The sonic direction of Strange Disciple was guided by the album’s lead single “Sole Obsession,” as well as “Spare Me the Decision” and “Sightseer,” all loosely groove-driven songs that deviate from the straightforward drive of A Way Forward. “The bass parts have more of a groove and a bounce that signaled being on your feet and out on the street,” Devaney says. As their bass lines became more playful and ambulatory, they also relied more on the electric guitar, which had largely been a background element up until this point. Channeling their love of shoegaze, the unhurried, distorted “Swimming in the Shallow Sea” is their most guitar-centric track yet, “Surely I Can’t Wait” blossoms out of a crafty, circling guitar groove, and “Stumbling Still” sneaks in some wah-wah guitar and live drums amidst its kraut-punk clamor. But perhaps the most glaring strums on Strange Disciple come from the zany bass line of “Too Much Enough,” which seductively contorts with a fun-loving wink during the song’s unforgettable chorus.
“Too Much Enough” planted another important seed in the album process—the song is about watching the news on TV and the feeling of “taking in so much media that your brain goes into constant outrage mode,” as Devaney explains. This song, along with “Sole Obsession”—a track about an overzealous devotee from which the album gets its title—embody this record’s focus on unhealthy infatuations and obsessions, or as Devaney puts it, “revelatory anguish.” Strange Disciple’s album cover is a Christian Little painting of an absurd monk-like figure who’s in agony and ecstasy over their dedication to something. In an age of stan culture and political demagogues, not only is this theme a timely one, it also taps into something bigger—the idea that feeling something is better than nothing, even if the source is damaging. “Sometimes when I feel the most is when I feel hopelessly devoted to something or someone,” Devaney explains.
Most of Strange Disciple’s toxic infatuation manifests in relation to romance. Devaney drew inspiration from Leonard Cohen’s ability to imbue love songs with dark twists of the knife, resulting in these melodramatic—almost operatic—tales, which Devaney describes as a “quasi-fictional amalgam.” “Weak In Your Light” opens the album with their most forthright and pure admission of adoration to date, and as the LP progresses, the narrator fluctuates between obsession and shame. But by the album’s closer “I Will Never Learn,” that narrator is fully broken, having reached their wits’ end but still unable to free themselves, restarting the addictive cycle from the top.
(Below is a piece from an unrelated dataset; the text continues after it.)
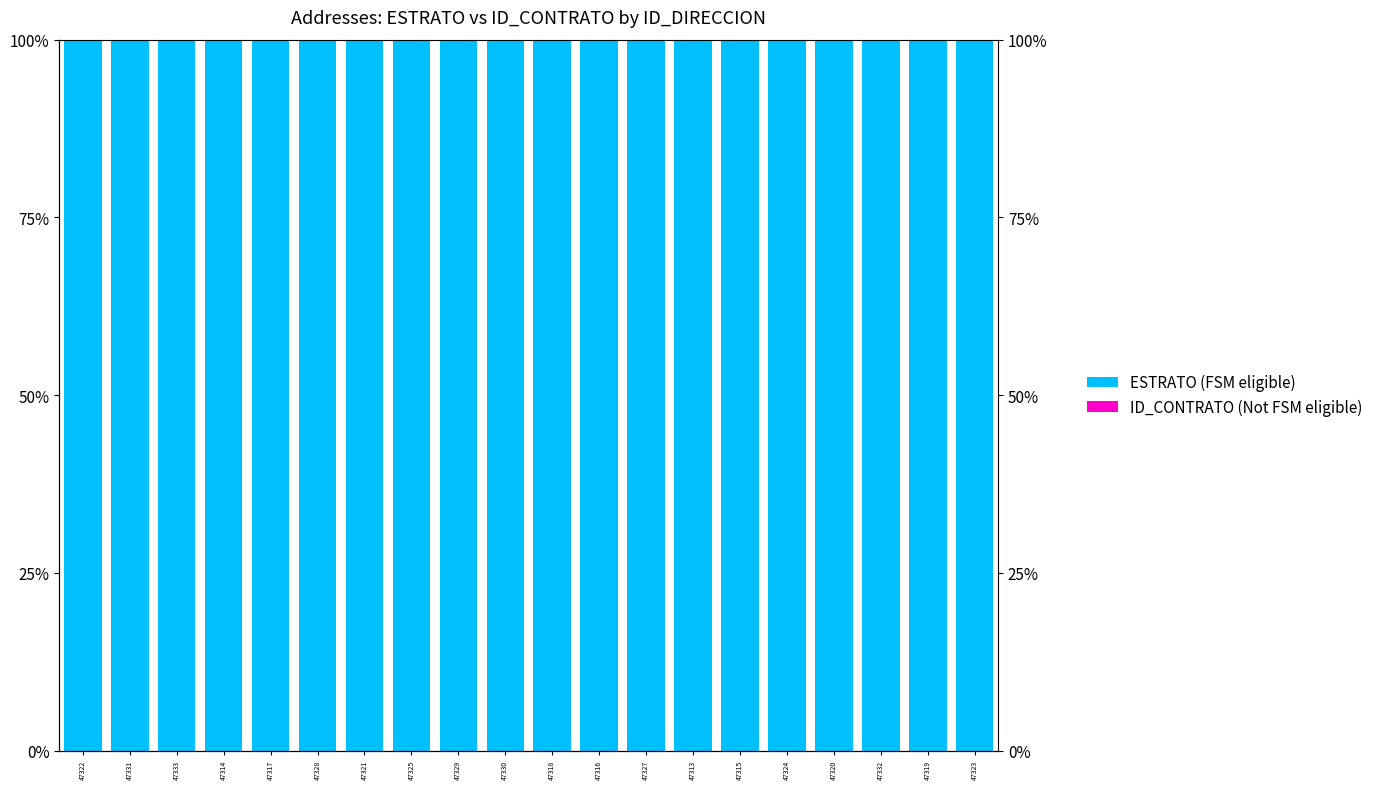

Count the number of categories in the chart.

20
Strange Disciple is a spiritual, searching record, as we follow a bumpy journey of self-exploration, stumbling on moments of clarity and wisdom and then getting tripped up again. Ultimately, it suggests that we shouldn't shy away from the brief pain necessary to make much-needed change in our lives, especially when it grants reprieve from longtime pain that we’ve grown comfortable with. However, it doesn’t paint these ideas in matter-of-fact terms, instead leaning on artful, transient vignettes of characters caught in the crosshairs of temptation, guilt, and reverie, as their obsessions both fuel and eat away at them.
Strange Disciple is an invitation to both celebrate and mourn, find yourself and lose yourself, reflect on one’s infatuations and perhaps even form new ones with these songs—as long as you’re feeling and as long as you’re on the move, whether that’s physically, emotionally, or mentally. After all, three albums deep, Nation of Language still have new horizons to explore, and several cars, trains, and planes to catch.